One of the questions the kids I teach ask most often is why God doesn’t speak directly to humanity like he did in the Tanach. Why aren’t there prophets? Why doesn’t God speak to them in the way that he did to Abraham and Moses? My usual answer is that we are just spoken to in different ways now, one of which is through the Torah. I think that the fact that we don’t need someone to walk the goat out into the wilderness to purge us of sin on Yom Kippur is relevant to this question. We no longer have the Tabernacle and Ark of the Covenant. We no longer have a priesthood, or a prophet to speak God’s word to us.
I think that it’s pretty clear given our current cultural circumstances that we’re not going to get an individual ish iti to come and purge us all of sin. During the Exodus the Israelites lived as one group wandering through the desert. Having one person tasked with this job for the physically collected nation made sense. Each individual within the nation could be present to witness the head priest perform the ritual over the individual goat, and watch the ish iti take the goat out into the wilderness. The far flung remnants of Israel today, present in almost every country in the world, are both deeply connected and deeply disconnected. We no longer have this kind of powerful top down organization to hold us together ritually. It is necessary that our interconnection be accepted as no longer physical, just as we no longer have a physical priesthood, Temple, or prophet. This lack of physicality leads to a much greater perception of chaos in our culture and lives. Without these physical guideposts to give us the clarity of order many struggle to find any relevance in our tradition at all.

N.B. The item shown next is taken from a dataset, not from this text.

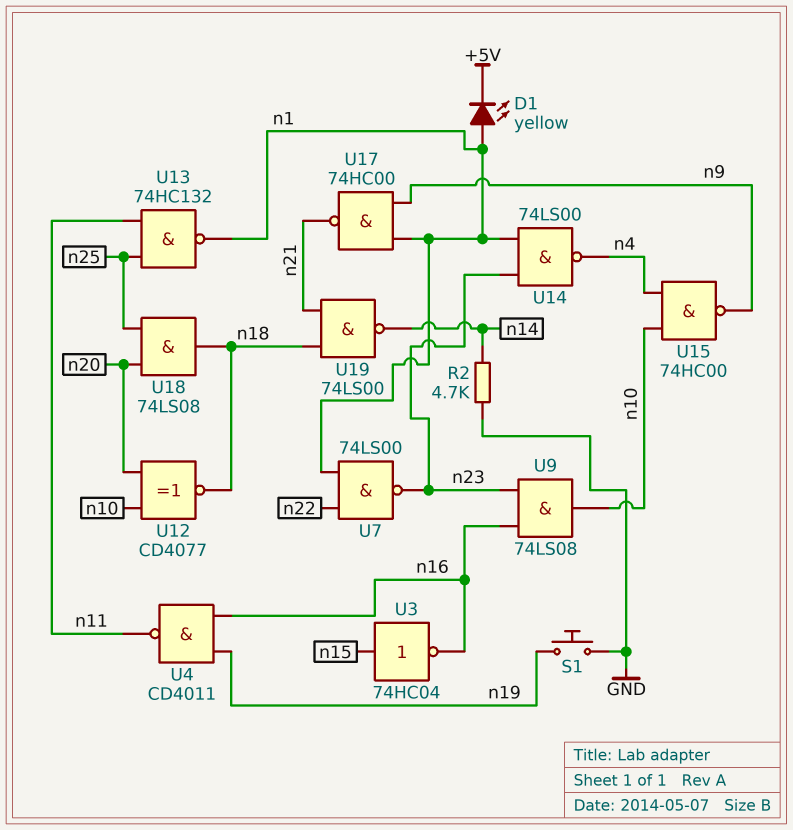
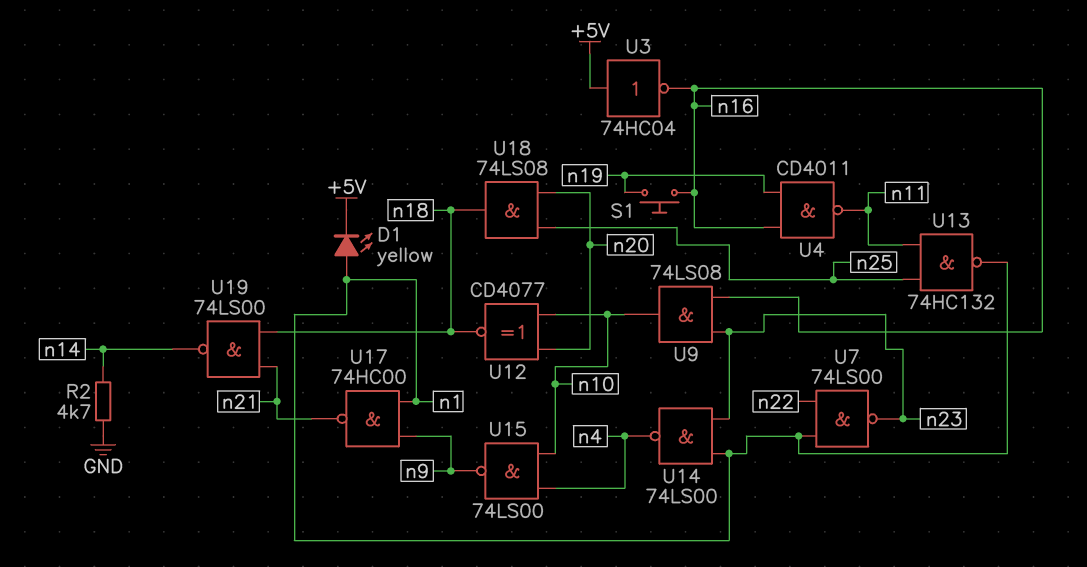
S1: button (GND, n19) -> button (n16, n19)
U3: NOT 74HC04 (in n15, out n16) -> NOT 74HC04 (in +5V, out n16)
U15: NAND 74HC00 (in n4, in n10, out n9) -> NAND 74LS00 (in n4, in n10, out n9)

A wise Jew once said that with great power comes great responsibility. In the wildly literate and self empowered society that we live in it is our responsibility to each be an ish iti. In this way the winding paths of history have flipped our entire cultural power structure on its head. Just like the singular ish iti who must venture out into the great impurity of the wilderness to cleanse the whole of Israel, we each take the risks and make the hard decisions which may sometimes miss their mark as we try to inject order into the chaos around us. Unlike the ish iti who had to cleanse himself to rejoin the community, we all join together on Yom Kippur to confess sins as a whole. On this day, we confess even those sins that we may not have committed personally. In this way, we cleanse ourselves as a whole community, mixing our impurity together and purging it through the liturgy and the ritual of the day.
I believe that this flipping of structure says a lot about the place of Judaism and religion today. In particular, the way we practice Yom Kippur stands as a symbol for the way we must accept our individual responsibility in our day to day lives. On our holiest of days we are one community again, and judged as such. On every other day, though, it is our job to be the ish iti, a product of our space and time, and one who must navigate the ever increasing chaos of our world as a figure attempting to locate and create peace and order for everyone.